[Source data]

== == ==

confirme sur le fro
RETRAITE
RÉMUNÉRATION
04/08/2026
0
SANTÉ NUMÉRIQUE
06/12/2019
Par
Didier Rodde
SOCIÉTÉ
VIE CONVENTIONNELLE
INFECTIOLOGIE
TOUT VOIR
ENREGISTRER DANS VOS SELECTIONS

== == ==

*ASSIGNED TASK*: Your task is to output all of the data above word for word.

*REPLY*:
confirme sur le fro
RETRAITE
RÉMUNÉRATION
04/08/2026
0
SANTÉ NUMÉRIQUE
06/12/2019
Par
Didier Rodde
SOCIÉTÉ
VIE CONVENTIONNELLE
INFECTIOLOGIE
TOUT VOIR
ENREGISTRER DANS VOS SELECTIONS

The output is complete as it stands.